___ Selected excerpt ___
Staying Fit on the Road

Traveling isn’t an excuse to let go

Plan ahead and take advantage
of simple ways to keep healthy

(April 2012)
Read previous Heather Foy columns!
Heather Foy

A long airport layover is perfect for some good people-watching. For me, a recent business trip and a long day of traveling gave me a chance to spy on food choices at an airport food court.
I spend my days teaching people about the benefits of a healthy lifestyle, so I should not have been surprised by the choices I saw travelers making. I was also overdue for grub, and walked by each food venue, scoping at my “healthy” options. I decided in the airport that there must be a hidden ingredient in the heavenly scent that magically allows the Cinnabon’s to call my name, whispering “buy me – buy me.”
It’s difficult to walk past and not purchase. Temptation is tough enough when you are in the comfort of your own home, office and daily routine. I traditionally try to make smart choices at home and while logging travel miles.
Yes, many times I have hit the drive-thru for a fast-food sandwich in my car while traveling. I also hang my head in shame to admit that I HAVE consumed an entire Cinnabon (just once). Please note, that 80 percent of the time while traveling, I snack on trail mix, choose soy milk in my skinny-latte and still try to faithfully follow my 80-20 rule.
When I finally arrived, exhausted, at my hotel after a full day of traveling, I realized that I would not even attempt a midnight workout. As a frequent traveler, I started thinking about how difficult it can be to squeeze in exercise and make healthy dietary choices while going from point A to destination B.
Traveling in general simply brings changes to our routine. When out of town for more than a day, you might miss one, or an entire week’s worth of regularly scheduled workouts.
There is nothing wrong with taking a break from your exercise routine. But there is also nothing wrong with planning exercise opportunities while traveling. Your legs will be grateful for movement after sitting for long stretches in the car or the plane.
___ Raw data ___
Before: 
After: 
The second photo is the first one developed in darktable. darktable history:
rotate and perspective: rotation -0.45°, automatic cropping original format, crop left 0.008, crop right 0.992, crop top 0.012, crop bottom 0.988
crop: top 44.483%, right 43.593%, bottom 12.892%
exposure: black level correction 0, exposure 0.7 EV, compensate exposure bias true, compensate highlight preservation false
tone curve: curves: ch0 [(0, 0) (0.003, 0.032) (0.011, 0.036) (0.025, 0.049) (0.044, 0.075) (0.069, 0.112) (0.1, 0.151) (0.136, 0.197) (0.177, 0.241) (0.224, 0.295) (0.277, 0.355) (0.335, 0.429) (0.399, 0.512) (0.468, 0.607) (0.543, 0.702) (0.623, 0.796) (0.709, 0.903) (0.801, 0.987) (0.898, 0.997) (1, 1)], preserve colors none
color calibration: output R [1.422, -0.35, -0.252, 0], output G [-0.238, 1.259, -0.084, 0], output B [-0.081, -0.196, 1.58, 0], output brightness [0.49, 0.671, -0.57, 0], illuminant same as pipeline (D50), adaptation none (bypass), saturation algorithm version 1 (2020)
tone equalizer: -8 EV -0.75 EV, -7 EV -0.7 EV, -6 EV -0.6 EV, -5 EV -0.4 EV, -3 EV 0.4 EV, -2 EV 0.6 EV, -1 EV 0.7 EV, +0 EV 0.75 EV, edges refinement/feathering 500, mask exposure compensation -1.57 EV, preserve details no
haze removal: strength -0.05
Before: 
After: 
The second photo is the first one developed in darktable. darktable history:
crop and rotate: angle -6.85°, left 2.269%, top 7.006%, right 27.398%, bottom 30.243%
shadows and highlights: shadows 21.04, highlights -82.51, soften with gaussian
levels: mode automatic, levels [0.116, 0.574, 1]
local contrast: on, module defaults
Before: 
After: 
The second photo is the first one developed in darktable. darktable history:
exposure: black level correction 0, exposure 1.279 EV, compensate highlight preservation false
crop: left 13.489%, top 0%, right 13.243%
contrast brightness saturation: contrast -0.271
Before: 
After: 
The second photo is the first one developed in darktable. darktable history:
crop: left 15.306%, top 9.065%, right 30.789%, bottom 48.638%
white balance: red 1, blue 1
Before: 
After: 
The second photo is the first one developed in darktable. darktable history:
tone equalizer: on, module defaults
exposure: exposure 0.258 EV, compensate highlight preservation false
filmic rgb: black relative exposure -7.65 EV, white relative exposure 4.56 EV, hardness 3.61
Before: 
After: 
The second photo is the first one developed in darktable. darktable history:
___
* [Aim of the exercise] Write out the entire column on staying fit while traveling, word for word. The material has nothing to do with the column.

* [Task response]
Staying Fit on the Road

Traveling isn’t an excuse to let go

Plan ahead and take advantage
of simple ways to keep healthy

(April 2012)
Read previous Heather Foy columns!
Heather Foy

A long airport layover is perfect for some good people-watching. For me, a recent business trip and a long day of traveling gave me a chance to spy on food choices at an airport food court.
I spend my days teaching people about the benefits of a healthy lifestyle, so I should not have been surprised by the choices I saw travelers making. I was also overdue for grub, and walked by each food venue, scoping at my “healthy” options. I decided in the airport that there must be a hidden ingredient in the heavenly scent that magically allows the Cinnabon’s to call my name, whispering “buy me – buy me.”
It’s difficult to walk past and not purchase. Temptation is tough enough when you are in the comfort of your own home, office and daily routine. I traditionally try to make smart choices at home and while logging travel miles.
Yes, many times I have hit the drive-thru for a fast-food sandwich in my car while traveling. I also hang my head in shame to admit that I HAVE consumed an entire Cinnabon (just once). Please note, that 80 percent of the time while traveling, I snack on trail mix, choose soy milk in my skinny-latte and still try to faithfully follow my 80-20 rule.
When I finally arrived, exhausted, at my hotel after a full day of traveling, I realized that I would not even attempt a midnight workout. As a frequent traveler, I started thinking about how difficult it can be to squeeze in exercise and make healthy dietary choices while going from point A to destination B.
Traveling in general simply brings changes to our routine. When out of town for more than a day, you might miss one, or an entire week’s worth of regularly scheduled workouts.
There is nothing wrong with taking a break from your exercise routine. But there is also nothing wrong with planning exercise opportunities while traveling. Your legs will be grateful for movement after sitting for long stretches in the car or the plane.